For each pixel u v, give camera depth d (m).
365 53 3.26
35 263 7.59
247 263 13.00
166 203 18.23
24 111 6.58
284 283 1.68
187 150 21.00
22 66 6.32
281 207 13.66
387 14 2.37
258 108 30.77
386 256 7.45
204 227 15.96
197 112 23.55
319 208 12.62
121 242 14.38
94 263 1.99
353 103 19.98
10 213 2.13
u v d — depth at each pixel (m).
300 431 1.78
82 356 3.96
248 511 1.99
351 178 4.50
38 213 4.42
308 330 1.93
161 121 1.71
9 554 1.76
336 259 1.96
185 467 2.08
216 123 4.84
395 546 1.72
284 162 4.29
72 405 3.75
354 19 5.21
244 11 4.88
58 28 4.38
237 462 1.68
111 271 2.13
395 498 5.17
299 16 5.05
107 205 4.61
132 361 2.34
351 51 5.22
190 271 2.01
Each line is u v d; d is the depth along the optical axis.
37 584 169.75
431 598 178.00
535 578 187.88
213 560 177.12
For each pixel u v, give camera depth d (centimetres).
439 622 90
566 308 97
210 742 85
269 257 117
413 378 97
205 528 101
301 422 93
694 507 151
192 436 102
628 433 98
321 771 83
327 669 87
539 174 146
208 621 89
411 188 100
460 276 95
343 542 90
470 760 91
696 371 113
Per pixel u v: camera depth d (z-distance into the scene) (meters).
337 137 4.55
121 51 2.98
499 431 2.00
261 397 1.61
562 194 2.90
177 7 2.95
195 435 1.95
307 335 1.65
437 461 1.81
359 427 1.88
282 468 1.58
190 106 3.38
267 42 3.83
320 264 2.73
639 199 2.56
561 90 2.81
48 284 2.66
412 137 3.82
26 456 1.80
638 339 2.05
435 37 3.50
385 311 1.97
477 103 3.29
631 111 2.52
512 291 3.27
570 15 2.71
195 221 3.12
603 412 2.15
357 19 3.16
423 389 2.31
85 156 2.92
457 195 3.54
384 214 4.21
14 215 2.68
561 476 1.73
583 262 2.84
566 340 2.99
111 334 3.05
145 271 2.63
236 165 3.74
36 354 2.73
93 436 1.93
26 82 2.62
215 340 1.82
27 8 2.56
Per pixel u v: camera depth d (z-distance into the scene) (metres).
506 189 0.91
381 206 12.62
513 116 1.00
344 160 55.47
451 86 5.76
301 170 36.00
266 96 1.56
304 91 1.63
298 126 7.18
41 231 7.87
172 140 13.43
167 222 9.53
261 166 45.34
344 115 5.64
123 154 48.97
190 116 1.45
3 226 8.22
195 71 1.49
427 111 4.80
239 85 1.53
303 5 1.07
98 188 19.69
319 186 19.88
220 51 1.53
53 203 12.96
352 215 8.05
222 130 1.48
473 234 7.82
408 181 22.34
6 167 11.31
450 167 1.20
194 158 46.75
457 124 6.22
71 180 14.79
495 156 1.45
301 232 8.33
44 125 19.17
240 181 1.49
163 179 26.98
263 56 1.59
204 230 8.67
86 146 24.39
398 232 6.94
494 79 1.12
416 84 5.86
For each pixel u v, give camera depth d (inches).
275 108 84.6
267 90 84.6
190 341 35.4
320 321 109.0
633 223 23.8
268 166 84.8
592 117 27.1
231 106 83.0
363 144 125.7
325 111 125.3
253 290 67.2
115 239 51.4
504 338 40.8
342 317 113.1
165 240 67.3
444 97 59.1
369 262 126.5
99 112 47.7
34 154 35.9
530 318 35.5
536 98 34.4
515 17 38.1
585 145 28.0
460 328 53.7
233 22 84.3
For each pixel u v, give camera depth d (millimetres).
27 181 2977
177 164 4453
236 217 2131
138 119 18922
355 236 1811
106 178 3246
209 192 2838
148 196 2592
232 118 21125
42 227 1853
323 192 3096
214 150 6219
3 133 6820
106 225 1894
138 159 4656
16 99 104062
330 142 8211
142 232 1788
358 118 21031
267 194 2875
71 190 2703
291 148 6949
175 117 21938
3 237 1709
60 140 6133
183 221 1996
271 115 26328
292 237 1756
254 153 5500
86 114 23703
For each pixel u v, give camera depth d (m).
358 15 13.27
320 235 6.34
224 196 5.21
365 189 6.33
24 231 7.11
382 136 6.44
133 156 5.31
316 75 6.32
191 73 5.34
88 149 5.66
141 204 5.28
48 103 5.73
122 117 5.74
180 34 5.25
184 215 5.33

**Activity**: Copy every line above that holds the word "depth".

**Exercise result**:
For each pixel u v, give camera depth d (m).
u v d — depth at each pixel (m).
Each line is u v d; d is the depth along the optical axis.
For each pixel u v, give camera depth d (centimetres).
Per pixel u v: camera depth d (z-distance into the scene) (meters).
Per pixel u v: camera depth d (z-distance into the scene) (metres).
For each pixel u v, give camera depth d (inches).
For each pixel u v, give camera depth d (millimetres).
For each pixel u v, give camera depth d (m).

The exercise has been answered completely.